:: Bounding box prediction data ::
────
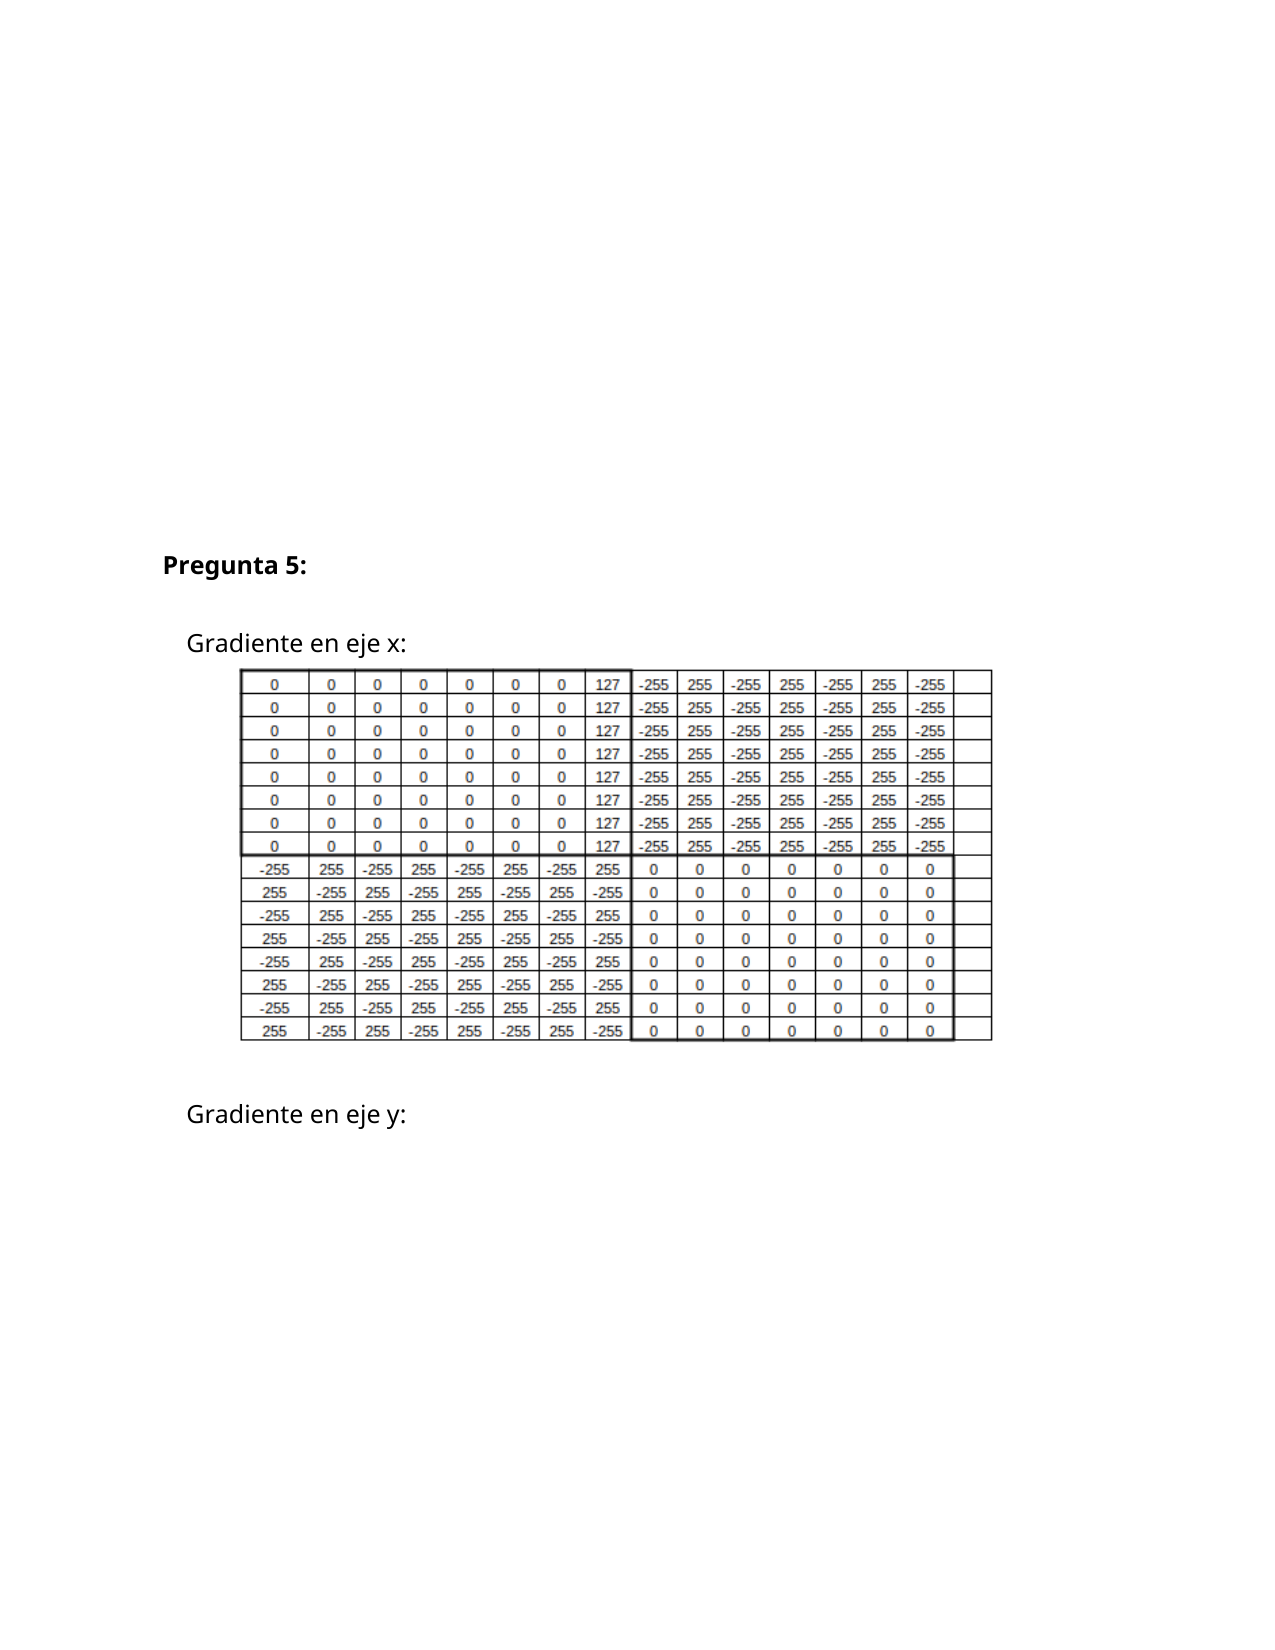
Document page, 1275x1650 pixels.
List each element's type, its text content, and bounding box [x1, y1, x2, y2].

text Gradiente en eje y: [162, 1096, 1078, 1131]
text Gradiente en eje x: [162, 626, 1078, 660]
text Pregunta 5: [162, 548, 1078, 582]
picture [234, 660, 1006, 1053]
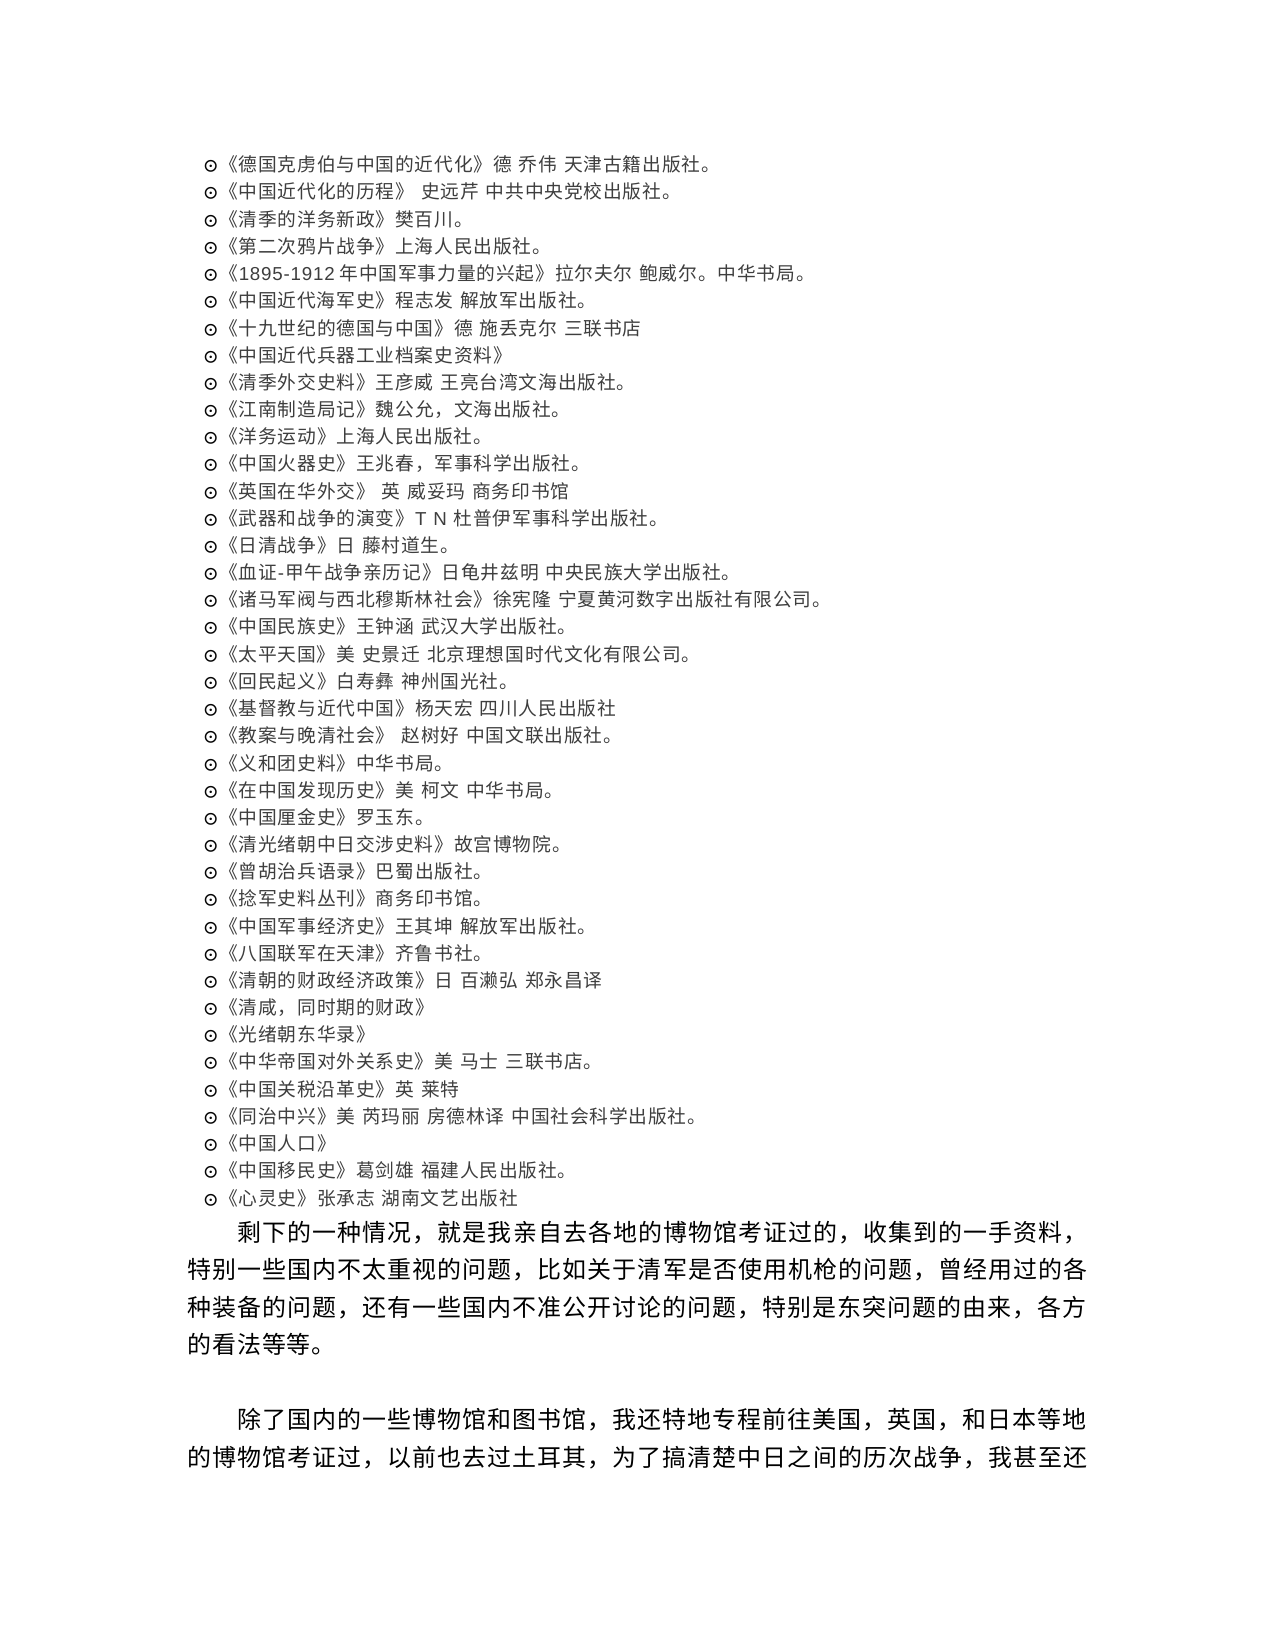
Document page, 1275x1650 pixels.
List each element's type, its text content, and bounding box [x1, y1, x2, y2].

text ⊙《同治中兴》美 芮玛丽 房德林译 中国社会科学出版社。 [203, 1102, 1084, 1129]
text ⊙《血证-甲午战争亲历记》日龟井兹明 中央民族大学出版社。 [203, 558, 1084, 585]
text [187, 1398, 1087, 1473]
text ⊙《1895-1912年中国军事力量的兴起》拉尔夫尔 鲍威尔。中华书局。 [203, 259, 1084, 286]
text ⊙《洋务运动》上海人民出版社。 [203, 422, 1084, 449]
text ⊙《中国厘金史》罗玉东。 [203, 802, 1084, 830]
text ⊙《曾胡治兵语录》巴蜀出版社。 [203, 857, 1084, 884]
text ⊙《江南制造局记》魏公允，文海出版社。 [203, 395, 1084, 422]
text ⊙《基督教与近代中国》杨天宏 四川人民出版社 [203, 694, 1084, 721]
text ⊙《八国联军在天津》齐鲁书社。 [203, 938, 1084, 966]
text ⊙《光绪朝东华录》 [203, 1020, 1084, 1047]
text ⊙《中华帝国对外关系史》美 马士 三联书店。 [203, 1047, 1084, 1074]
text ⊙《中国火器史》王兆春，军事科学出版社。 [203, 449, 1084, 476]
text ⊙《心灵史》张承志 湖南文艺出版社 [203, 1183, 1084, 1210]
text ⊙《捻军史料丛刊》商务印书馆。 [203, 884, 1084, 911]
text 剩下的一种情况，就是我亲自去各地的博物馆考证过的，收集到的一手资料，特别一些国内不太重视的问题，比如关于清军是否使用机枪的问题，曾经用过的各种装备的问题，还有一些国内不准公开讨论的问题，特别是东突问题的由来，各方的看法等等。 [187, 1210, 1087, 1360]
text ⊙《中国移民史》葛剑雄 福建人民出版社。 [203, 1156, 1084, 1183]
text ⊙《清咸，同时期的财政》 [203, 993, 1084, 1020]
text ⊙《教案与晚清社会》 赵树好 中国文联出版社。 [203, 721, 1084, 748]
text ⊙《中国近代兵器工业档案史资料》 [203, 340, 1084, 367]
text ⊙《清朝的财政经济政策》日 百濑弘 郑永昌译 [203, 966, 1084, 993]
text ⊙《中国近代化的历程》 史远芹 中共中央党校出版社。 [203, 177, 1084, 204]
text ⊙《中国民族史》王钟涵 武汉大学出版社。 [203, 612, 1084, 639]
text ⊙《清季的洋务新政》樊百川。 [203, 204, 1084, 232]
text ⊙《中国军事经济史》王其坤 解放军出版社。 [203, 911, 1084, 938]
text ⊙《中国人口》 [203, 1129, 1084, 1156]
text ⊙《中国近代海军史》程志发 解放军出版社。 [203, 286, 1084, 313]
text ⊙《十九世纪的德国与中国》德 施丢克尔 三联书店 [203, 313, 1084, 340]
text ⊙《在中国发现历史》美 柯文 中华书局。 [203, 775, 1084, 802]
text ⊙《日清战争》日 藤村道生。 [203, 531, 1084, 558]
text ⊙《清季外交史料》王彦威 王亮台湾文海出版社。 [203, 367, 1084, 395]
text ⊙《德国克虏伯与中国的近代化》德 乔伟 天津古籍出版社。 [203, 150, 1084, 177]
text ⊙《第二次鸦片战争》上海人民出版社。 [203, 232, 1084, 259]
text ⊙《回民起义》白寿彝 神州国光社。 [203, 667, 1084, 694]
text ⊙《清光绪朝中日交涉史料》故宫博物院。 [203, 830, 1084, 857]
text ⊙《中国关税沿革史》英 莱特 [203, 1074, 1084, 1102]
text ⊙《武器和战争的演变》T N 杜普伊军事科学出版社。 [203, 503, 1084, 531]
text ⊙《英国在华外交》 英 威妥玛 商务印书馆 [203, 476, 1084, 503]
text ⊙《太平天国》美 史景迁 北京理想国时代文化有限公司。 [203, 639, 1084, 667]
text ⊙《义和团史料》中华书局。 [203, 748, 1084, 775]
text ⊙《诸马军阀与西北穆斯林社会》徐宪隆 宁夏黄河数字出版社有限公司。 [203, 585, 1084, 612]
────
:: How to complete this task ::
All of the lines above should be copied exactly, apart from the pictures.

:: Response box ::
Document page, 1275x1650 pixels.
List each element's type, its text content, and bounding box [x1, y1, x2, y2].

text Gradiente en eje y: [162, 1096, 1078, 1131]
text Gradiente en eje x: [162, 626, 1078, 660]
text Pregunta 5: [162, 548, 1078, 582]
picture [234, 660, 1006, 1053]
Document page, 1275x1650 pixels.
List each element's type, its text content, and bounding box [x1, y1, x2, y2].

text ⊙《同治中兴》美 芮玛丽 房德林译 中国社会科学出版社。 [203, 1102, 1084, 1129]
text ⊙《血证-甲午战争亲历记》日龟井兹明 中央民族大学出版社。 [203, 558, 1084, 585]
text [187, 1398, 1087, 1473]
text ⊙《1895-1912年中国军事力量的兴起》拉尔夫尔 鲍威尔。中华书局。 [203, 259, 1084, 286]
text ⊙《洋务运动》上海人民出版社。 [203, 422, 1084, 449]
text ⊙《中国厘金史》罗玉东。 [203, 802, 1084, 830]
text ⊙《曾胡治兵语录》巴蜀出版社。 [203, 857, 1084, 884]
text ⊙《江南制造局记》魏公允，文海出版社。 [203, 395, 1084, 422]
text ⊙《基督教与近代中国》杨天宏 四川人民出版社 [203, 694, 1084, 721]
text ⊙《八国联军在天津》齐鲁书社。 [203, 938, 1084, 966]
text ⊙《光绪朝东华录》 [203, 1020, 1084, 1047]
text ⊙《中华帝国对外关系史》美 马士 三联书店。 [203, 1047, 1084, 1074]
text ⊙《中国火器史》王兆春，军事科学出版社。 [203, 449, 1084, 476]
text ⊙《心灵史》张承志 湖南文艺出版社 [203, 1183, 1084, 1210]
text ⊙《捻军史料丛刊》商务印书馆。 [203, 884, 1084, 911]
text 剩下的一种情况，就是我亲自去各地的博物馆考证过的，收集到的一手资料，特别一些国内不太重视的问题，比如关于清军是否使用机枪的问题，曾经用过的各种装备的问题，还有一些国内不准公开讨论的问题，特别是东突问题的由来，各方的看法等等。 [187, 1210, 1087, 1360]
text ⊙《中国移民史》葛剑雄 福建人民出版社。 [203, 1156, 1084, 1183]
text ⊙《清咸，同时期的财政》 [203, 993, 1084, 1020]
text ⊙《教案与晚清社会》 赵树好 中国文联出版社。 [203, 721, 1084, 748]
text ⊙《中国近代兵器工业档案史资料》 [203, 340, 1084, 367]
text ⊙《清朝的财政经济政策》日 百濑弘 郑永昌译 [203, 966, 1084, 993]
text ⊙《中国近代化的历程》 史远芹 中共中央党校出版社。 [203, 177, 1084, 204]
text ⊙《中国民族史》王钟涵 武汉大学出版社。 [203, 612, 1084, 639]
text ⊙《清季的洋务新政》樊百川。 [203, 204, 1084, 232]
text ⊙《中国军事经济史》王其坤 解放军出版社。 [203, 911, 1084, 938]
text ⊙《中国人口》 [203, 1129, 1084, 1156]
text ⊙《中国近代海军史》程志发 解放军出版社。 [203, 286, 1084, 313]
text ⊙《十九世纪的德国与中国》德 施丢克尔 三联书店 [203, 313, 1084, 340]
text ⊙《在中国发现历史》美 柯文 中华书局。 [203, 775, 1084, 802]
text ⊙《日清战争》日 藤村道生。 [203, 531, 1084, 558]
text ⊙《清季外交史料》王彦威 王亮台湾文海出版社。 [203, 367, 1084, 395]
text ⊙《德国克虏伯与中国的近代化》德 乔伟 天津古籍出版社。 [203, 150, 1084, 177]
text ⊙《第二次鸦片战争》上海人民出版社。 [203, 232, 1084, 259]
text ⊙《回民起义》白寿彝 神州国光社。 [203, 667, 1084, 694]
text ⊙《清光绪朝中日交涉史料》故宫博物院。 [203, 830, 1084, 857]
text ⊙《中国关税沿革史》英 莱特 [203, 1074, 1084, 1102]
text ⊙《武器和战争的演变》T N 杜普伊军事科学出版社。 [203, 503, 1084, 531]
text ⊙《英国在华外交》 英 威妥玛 商务印书馆 [203, 476, 1084, 503]
text ⊙《太平天国》美 史景迁 北京理想国时代文化有限公司。 [203, 639, 1084, 667]
text ⊙《义和团史料》中华书局。 [203, 748, 1084, 775]
text ⊙《诸马军阀与西北穆斯林社会》徐宪隆 宁夏黄河数字出版社有限公司。 [203, 585, 1084, 612]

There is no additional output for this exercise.